Pitagora ed il poliglotta
Anthropologie cognitive et diversité des langues
Polyglottes? Nous nous efforçons de le devenir. Nous respectons la diversité des langues, des terminologies, des rhétoriques, des registres d'emploi d'une même locution et des dialectes propres à un milieu social donné. Les savoirs locaux (ethnosciences) que nous prenons pour objets d'étude — un système de pharmacie galénique, un art des disputes oratoires, ou des techniques d'irrigation, pour ne citer que trois exemples parmi cent autres possibles — sont à chaque fois historiquement et socialement situés dans un monde moral et langagier particulier.

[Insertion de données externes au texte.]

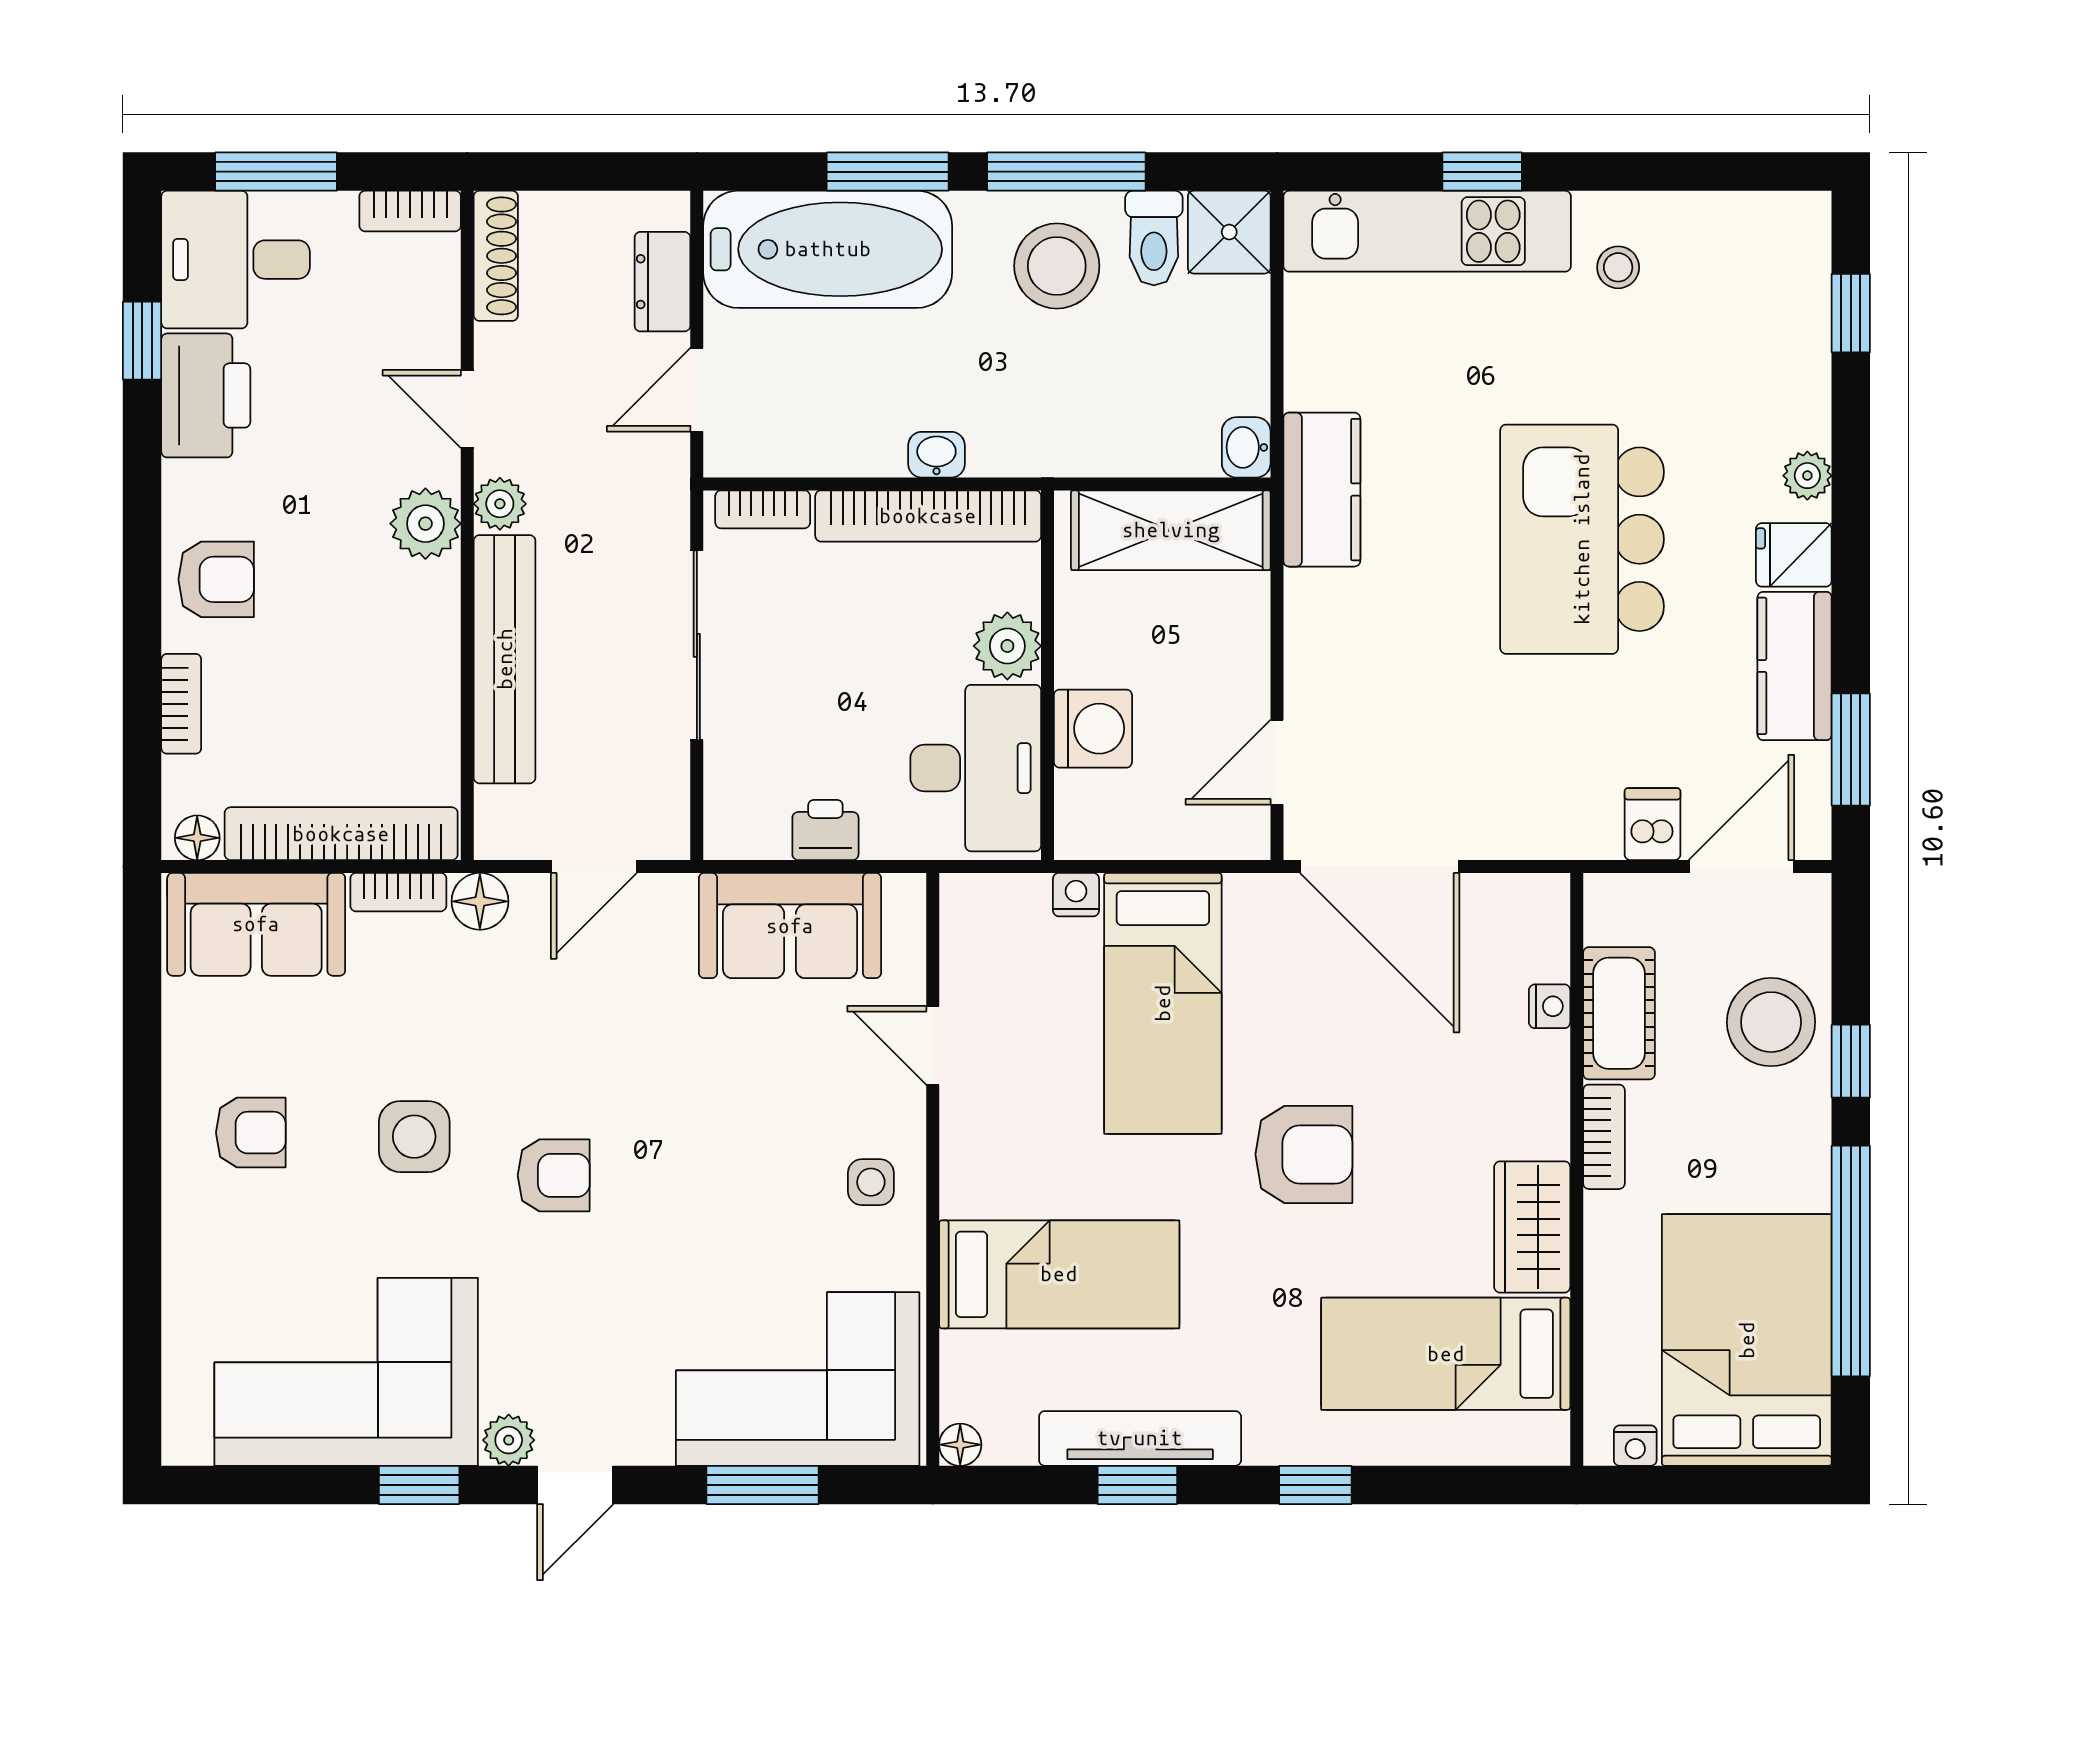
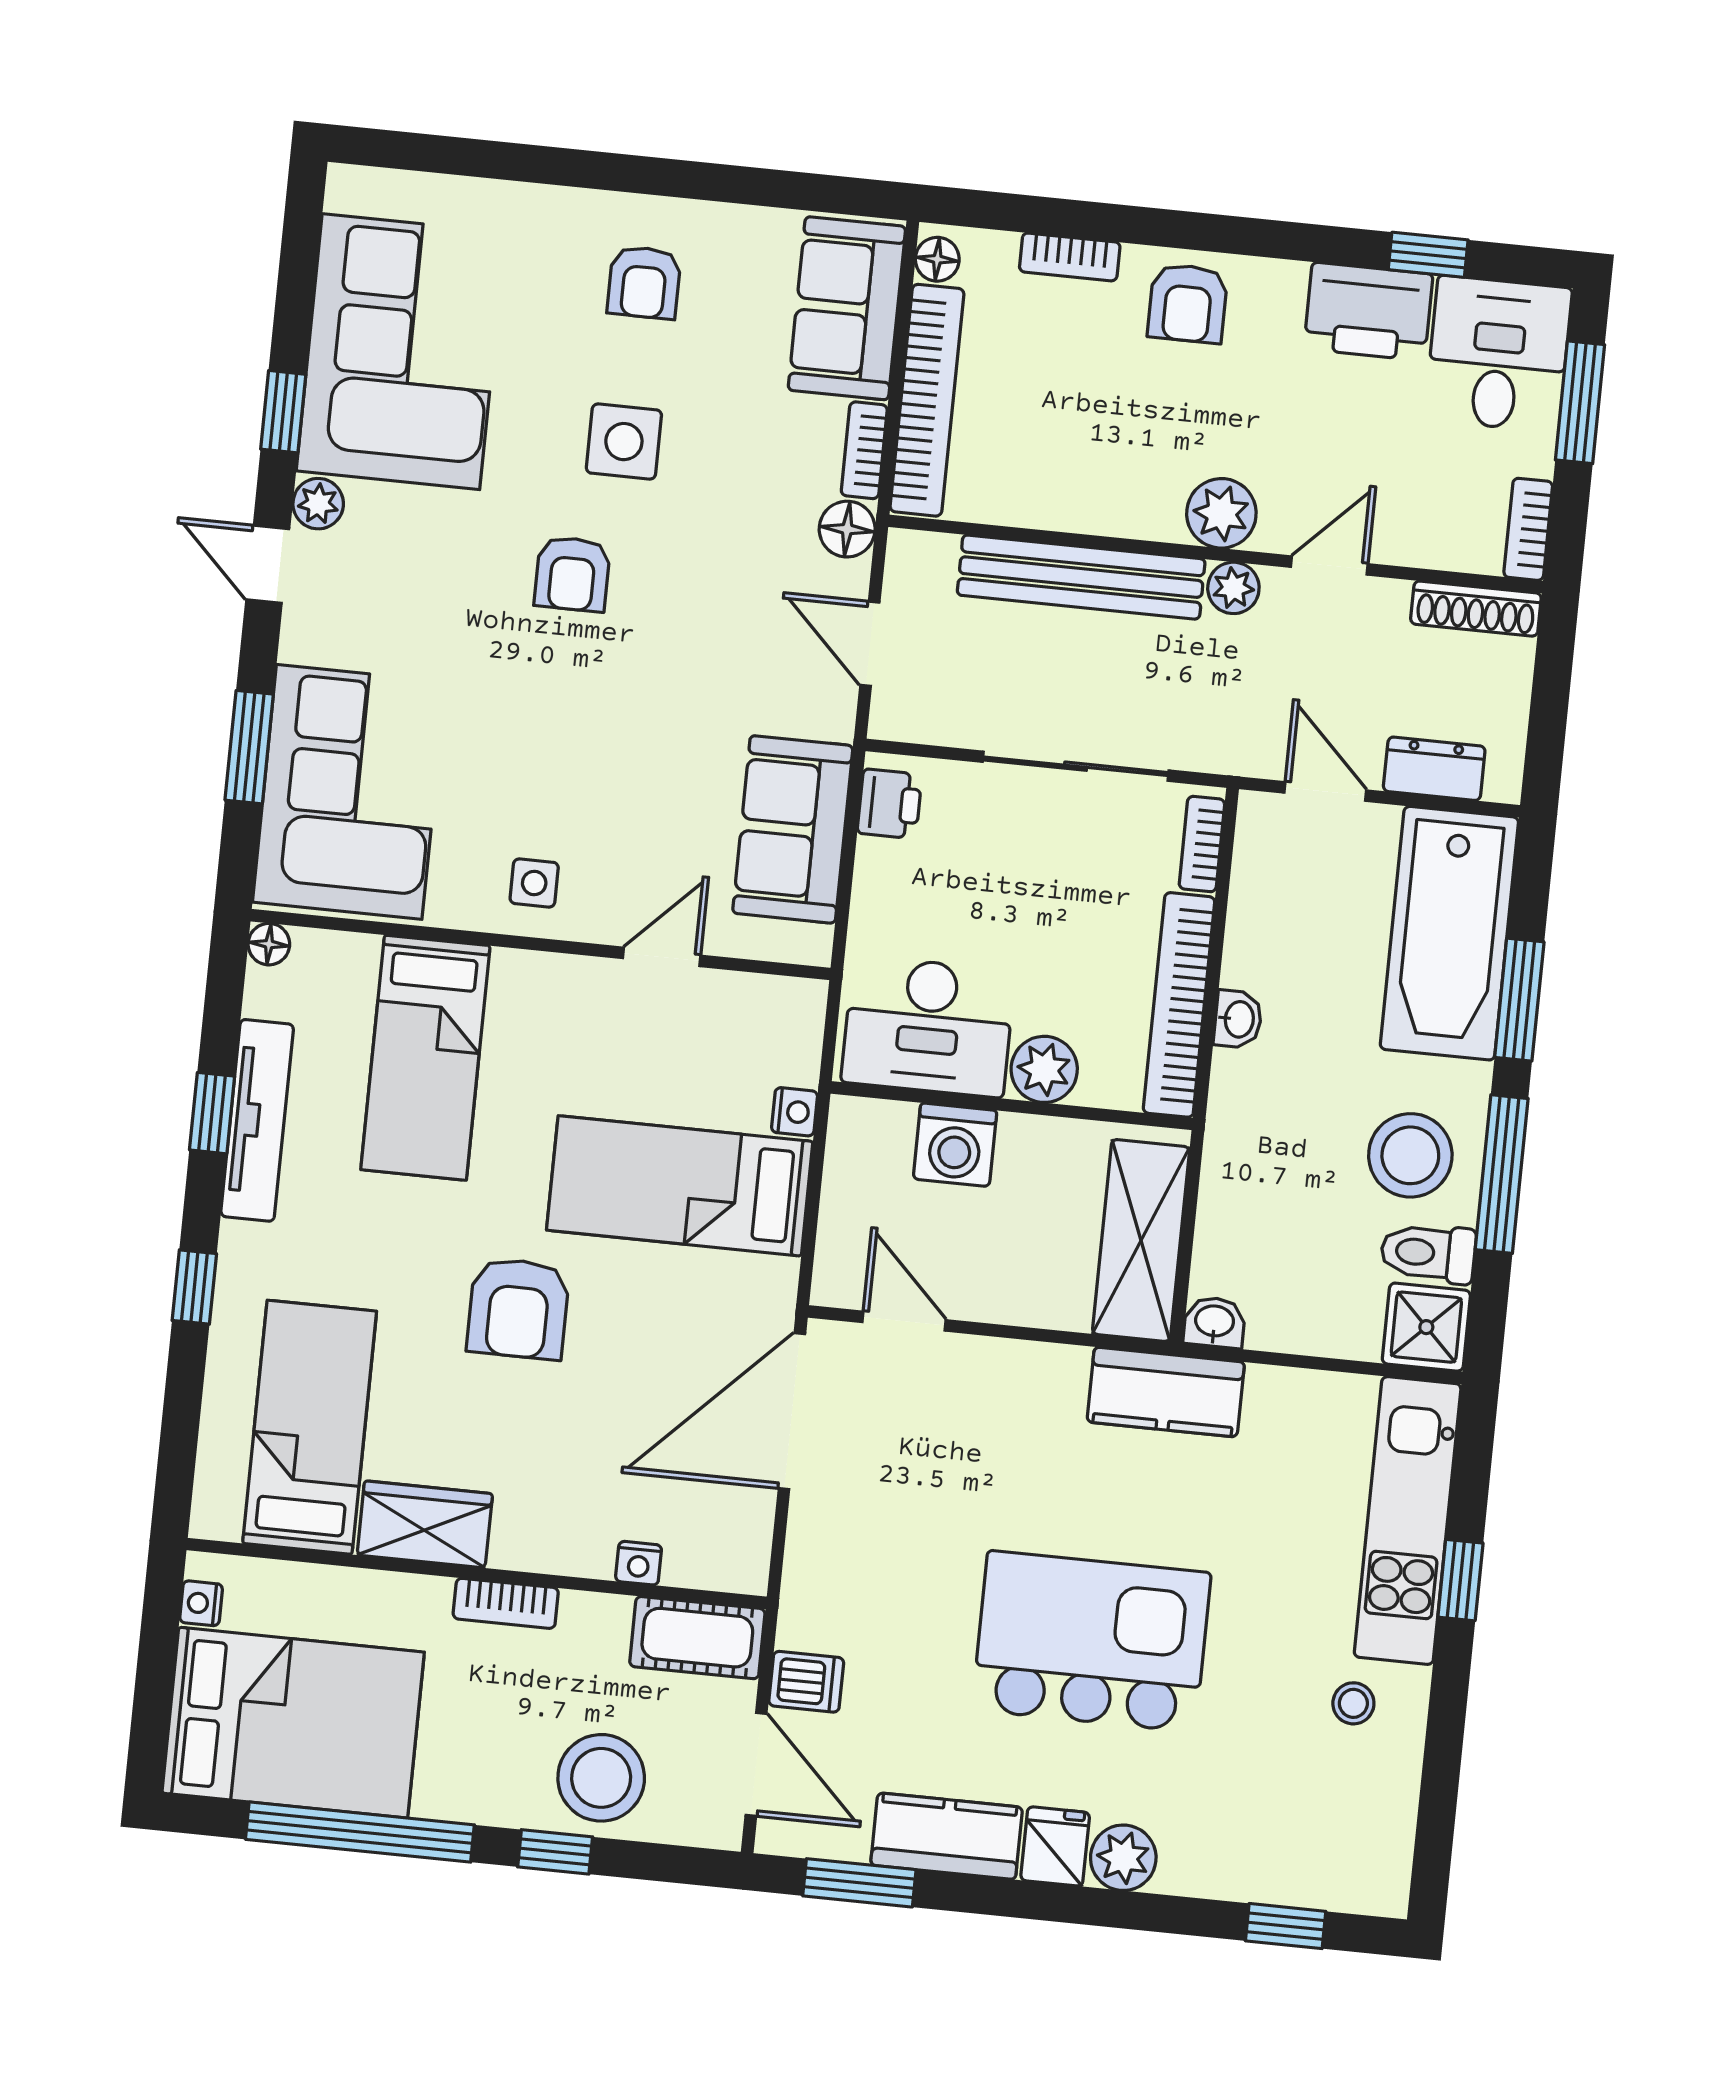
plant: (1807, 476) -> (1123, 1858), width x1.38, depth x1.38
printer: (825, 830) -> (890, 804), moved
cot: (1619, 1013) -> (697, 1638), moved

L'anthropologie cognitive se donne pour matériaux concrets d'étude les savoirs enchâssés (embedded) dans notre langue maternelle, les récits (narratives) qui nous sont racontés, les arts et traditions savantes dont quelques uns d'entre nous deviennent des virtuoses, les techniques et les objets (artifacts) de la vie quotidienne qui ont une histoire et dont nous héritons dans un milieu social donné. D'un point de vue épistémologique, l'anthropologie cognitive, telle qu'elle s'est constituée depuis les années 1960 aux Etats-Unis, croise entre elles les problématiques de la philosophie, de la linguistique et de l'ethnographie. Nous pratiquons ici cette discipline sous l'angle de la diversité des langues, et particulièrement des langues de littérature (textualities), en la rapprochant donc de l'histoire et des humanités classiques.